As the pens sliced and diced the published works, the magic of the Urgle Burgle Burgh summoned each writer to the bookstore.

It didn't care if they were clothed or naked, awake or asleep, dead or alive. Writers of all eras & genres popped into the bookstore with a soft plopping noise.

The murmurs of confusion turned to dread as the writers of the world saw the approach of Super Copy Editor, heralded by flying papers and the spatters of red ink flying from behind his ears.

"Cease and desist!" He shouted, brandishing a Mac Book. "This madness cannot be allowed to continue!"

But it was too late. With so many writers gathered together, madness was inevitable. They soon fell to bickering among themselves, flinging red pens and stray clauses at each other with wild abandon.

They soon organized into camps: Those who were Pro-Urgleburrgleburh, and those who were Anti-Urgleburrgleburh. Splinter groups formed, such as those who believed the treasure should be spelled "Urgle Burgle Burg." Alliances were formed and broken. Words were written and erased. Coffee was drunk and drank. There was Sturm and Drang, Topsy and Turvy, Catty and Wompus. The people in the top floor apartments put in earplugs or turned up their radios.

An unspeakably evil person rubbed his hands together with an evil cackle.

"My evil plan is working!" he cried.

"Yes Master," Super Copy Editor said in a monotone, eyes blank, drooling a little.

"It's working quite well, actually."

"Yes, Master."

"I'm going to tell you about it in great detail."

"Oh no! Not that!"

"You're right, that would be boring. Well, let's just leave it at a MUAHAHA!" And he rubbed his hands together again. "The Urgle Burgle Burgh is working perfectly!"

"How is that, Master?"

"The world thrives on the written word. The written word is created by writers who can imagine the world different than it currently is. Their imagination leads to inspiring others, and they go on to change the world.

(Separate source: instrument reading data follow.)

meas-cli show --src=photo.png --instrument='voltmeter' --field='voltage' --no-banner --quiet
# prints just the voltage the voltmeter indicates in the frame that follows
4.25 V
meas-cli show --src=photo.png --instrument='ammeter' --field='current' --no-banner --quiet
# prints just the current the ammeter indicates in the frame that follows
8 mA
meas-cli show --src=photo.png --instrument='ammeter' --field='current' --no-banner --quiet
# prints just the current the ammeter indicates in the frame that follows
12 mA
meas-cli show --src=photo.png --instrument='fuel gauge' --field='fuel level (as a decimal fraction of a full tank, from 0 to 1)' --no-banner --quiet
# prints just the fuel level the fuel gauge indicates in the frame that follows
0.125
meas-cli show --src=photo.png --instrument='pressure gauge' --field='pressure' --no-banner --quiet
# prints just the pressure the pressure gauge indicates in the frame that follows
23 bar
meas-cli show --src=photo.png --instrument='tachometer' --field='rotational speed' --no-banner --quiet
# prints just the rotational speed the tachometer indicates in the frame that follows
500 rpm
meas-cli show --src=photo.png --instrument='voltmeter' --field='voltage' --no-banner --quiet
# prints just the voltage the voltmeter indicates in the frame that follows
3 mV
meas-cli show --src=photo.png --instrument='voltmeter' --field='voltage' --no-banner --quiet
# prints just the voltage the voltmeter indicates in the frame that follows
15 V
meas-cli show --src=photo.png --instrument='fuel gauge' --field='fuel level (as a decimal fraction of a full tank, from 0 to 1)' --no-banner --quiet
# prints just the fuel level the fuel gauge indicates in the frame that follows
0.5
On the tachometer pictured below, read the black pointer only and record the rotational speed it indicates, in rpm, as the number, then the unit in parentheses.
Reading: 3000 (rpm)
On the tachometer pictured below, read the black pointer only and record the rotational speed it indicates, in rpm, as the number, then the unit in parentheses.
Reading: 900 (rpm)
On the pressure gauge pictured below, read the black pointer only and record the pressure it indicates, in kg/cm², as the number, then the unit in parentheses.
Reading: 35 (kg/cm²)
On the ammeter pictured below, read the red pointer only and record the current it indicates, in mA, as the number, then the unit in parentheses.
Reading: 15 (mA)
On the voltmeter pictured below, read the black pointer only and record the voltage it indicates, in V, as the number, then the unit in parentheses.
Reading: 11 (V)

"With the writers fighting each other, they aren't writing and the world needs to be led forward.

"That person will be me!" His laughter rang out once more.

"But master, what about the severed heads?"

And I knew then we had him. Back, around and around, the same topics appeared, dropped, reappeared in a different form. A tale told by a madman, and all that.

Trapped in a circle, closing in on itself and the Urgle-burgle burg was stuck in a mad world of his own design.

The real world was safe once again.

Except those who gazed upon it, and joined in its madness.

And suddenly, the kid showed up again, and broke Urrgleburrgleburrh upon the evil dude's head. He died. Then the robot exploded and the [made?] world went boom.